“To the President of the United States,” intoned the master of ceremonies. Members of an Army advocacy group and active-duty soldiers stationed in the Buffalo area rose to their feet for the toast. The year was 1962, John F. Kennedy was president, and I was among the active-duty commissioned officers in the dining hall.
Some of the attendees no doubt had supported Republican Richard Nixon in the 1960 presidential election. But that was not an issue. All of us stood in honor of the elected head of state of the U.S. government.
Later, on Oct. 22, 1962, Kennedy spoke to the nation about the Cuban missile crisis, which had the potential to spark a nuclear war. Over 13 days, Kennedy and Soviet leader Nikita Khrushchev worked out a deal in which the Soviets would dismantle their missile sites in Cuba in exchange for a pledge that the United States would not invade Cuba.
Now imagine that, in the midst of those negotiations, a band of Republican senators had sent an open letter to Khrushchev informing him that Kennedy lacked the authority to deliver on any negotiated deal. That would have been preposterous.
Not today. We have reached a bad place in America.
The spirit of Chief Justice Roger B. Taney’s opinion in the 1857 Dred Scott decision — that blacks “had no rights which the white man was bound to respect” — has descended upon the administration of President Obama.
When the speaker of the House of Representatives can deliver the public affront of inviting a foreign leader to Congress to denounce the president’s most important diplomatic initiative, and when 47 Republican senators can send an open letter advising a foreign adversary that the president’s designated negotiators can’t deliver on the international deal under consideration, it’s fair to say that Republicans are telling the world that this president has no authority that they feel “bound to respect.”
Speaker John Boehner, Senate Majority Leader Mitch McConnell and their Republican cabal disrespect Obama to the point of not passing on any opportunity to undercut and insult him.

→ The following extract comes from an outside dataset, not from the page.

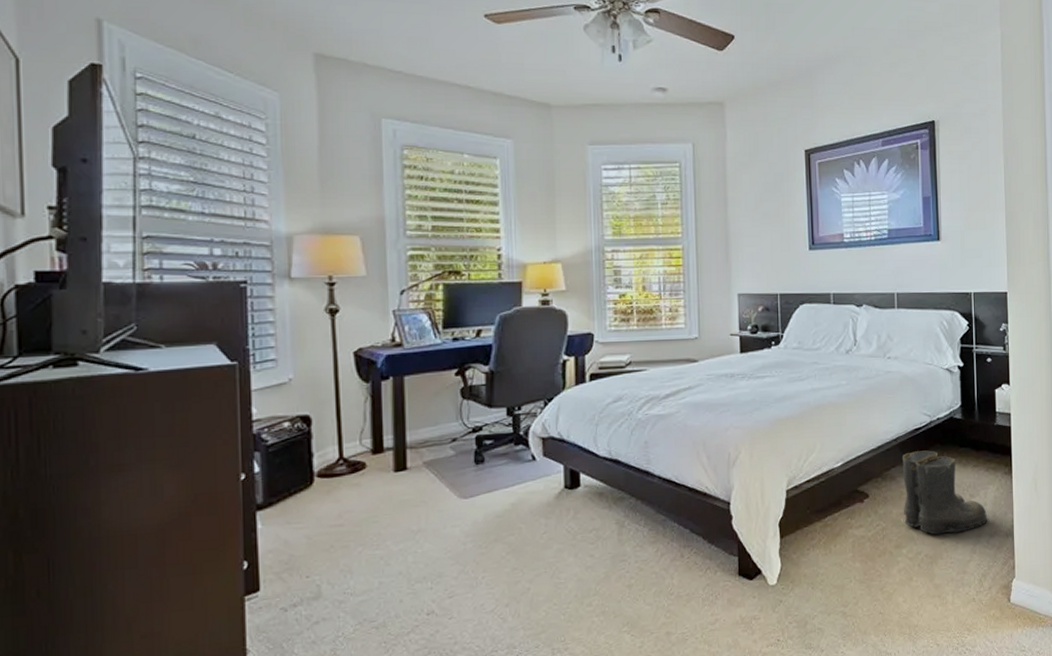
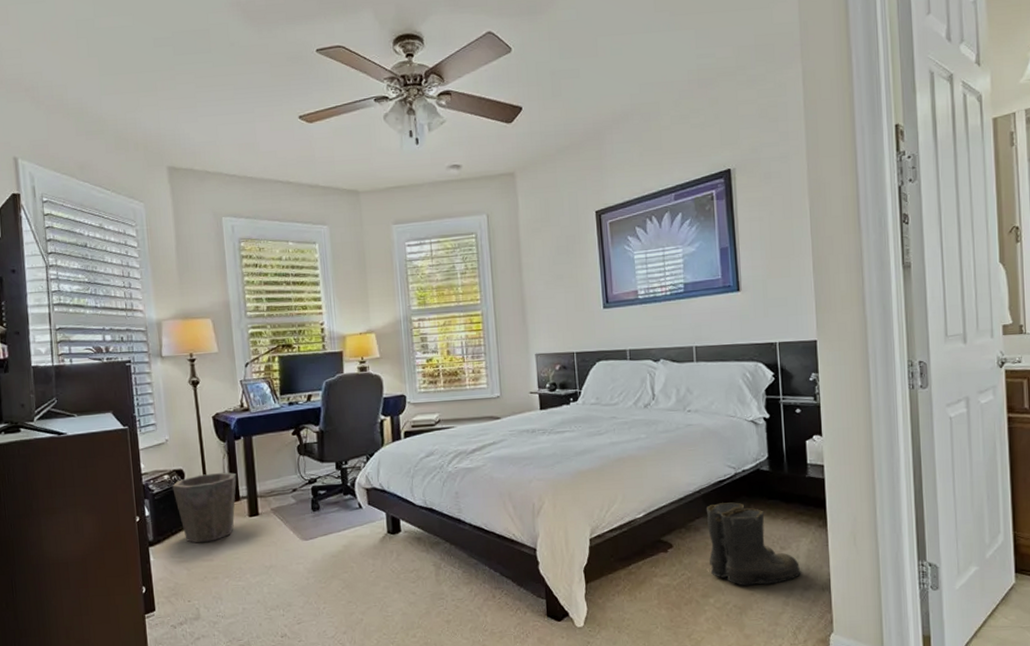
waste bin: none [294,418,381,505] -> present [172,472,237,543]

But in their hatred of the man, they are doing a disservice to our nation and its standing in the world.
And it is a dangerous world in which we are living, made all the more so by Iran, the foreign power that Senate Republicans have decided to turn into a pen pal.
I entertain no illusions about Iran and said as much in an August 2012 column, “Iran’s anti-Semitism makes it the greatest threat to Jews,” which deplored what appeared to be a global ho-hum response to Iran’s state-sponsored anti-Semitism.
Within days of the column’s publication, I received a phone call at my home from Israeli Prime Minister Benjamin Netanyahu. The conversation, I concluded at the time, was not for public consumption so, with the exception of informing my Post editors, I treated it as such. At the end of the call, Netanyahu invited me to Israel, which I do hope to visit when circumstances allow.
During the past six years, I have written several columns addressing the unfair and dishonest attacks against the Obama administration. I have never spoken a single word to my own president, though I did meet presidential candidate Obama.
Here’s the point: My strong objection to Republicans’ treatment of Obama is not based on ideology and certainly not on any personal relationship. Obama doesn’t know me from Adam. I’m fuming because of the ongoing, irresponsible, disgraceful Republican attempts to undermine this president.
This is a dangerous world. Too much is at stake.
Even at this late stage in the Iran nuclear talks, clearly there is room for the president to take into account congressional opinion, even if the administration believes Obama has the authority to execute a “sole executive agreement” that does not need to be submitted to the Senate for ratification nor to Congress for approval. Previous presidents have done so, with the 1945 Yalta agreement, the 1973 Vietnam peace agreement and the 1981 Iranian hostage agreement, according to the State Department. If a nuclear agreement is reached, Obama should, with appropriate protocols, go to Israel and make the case directly to the prime minister and the Knesset.
Reaching an international and enforceable agreement on Iran’s nuclear program is in the national interest. Cynically using Israel to make war on the Obama presidency is not. It is an obscene Republican abuse of power. Chief Justice Taney, I suspect, would approve.